[Provided data]:

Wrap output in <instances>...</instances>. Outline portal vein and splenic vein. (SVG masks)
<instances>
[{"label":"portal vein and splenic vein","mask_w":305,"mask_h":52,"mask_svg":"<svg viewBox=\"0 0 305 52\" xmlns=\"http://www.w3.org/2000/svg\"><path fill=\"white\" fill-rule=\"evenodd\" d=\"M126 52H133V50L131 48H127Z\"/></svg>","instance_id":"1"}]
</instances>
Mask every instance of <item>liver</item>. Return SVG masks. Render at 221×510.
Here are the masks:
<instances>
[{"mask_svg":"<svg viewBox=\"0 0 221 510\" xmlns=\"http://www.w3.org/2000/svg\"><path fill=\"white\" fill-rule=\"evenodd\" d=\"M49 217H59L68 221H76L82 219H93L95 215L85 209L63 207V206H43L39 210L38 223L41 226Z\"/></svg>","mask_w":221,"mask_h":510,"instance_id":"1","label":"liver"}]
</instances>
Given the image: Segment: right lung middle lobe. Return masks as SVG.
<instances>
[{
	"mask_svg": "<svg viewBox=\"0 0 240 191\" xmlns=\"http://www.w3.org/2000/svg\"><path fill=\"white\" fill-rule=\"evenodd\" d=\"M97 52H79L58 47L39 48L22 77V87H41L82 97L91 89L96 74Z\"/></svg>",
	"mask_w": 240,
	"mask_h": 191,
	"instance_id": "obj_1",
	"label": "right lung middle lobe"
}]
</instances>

[Instructions for the task]:
Gather every line of the records above that contains the string "liver", and copy each of those lines in full.

[The answer]:
Mask every instance of <item>liver</item>. Return SVG masks. Render at 221×510.
[{"mask_svg":"<svg viewBox=\"0 0 221 510\" xmlns=\"http://www.w3.org/2000/svg\"><path fill=\"white\" fill-rule=\"evenodd\" d=\"M49 217H59L68 221H76L82 219H93L95 215L85 209L63 207V206H43L39 210L38 223L41 226Z\"/></svg>","mask_w":221,"mask_h":510,"instance_id":"1","label":"liver"}]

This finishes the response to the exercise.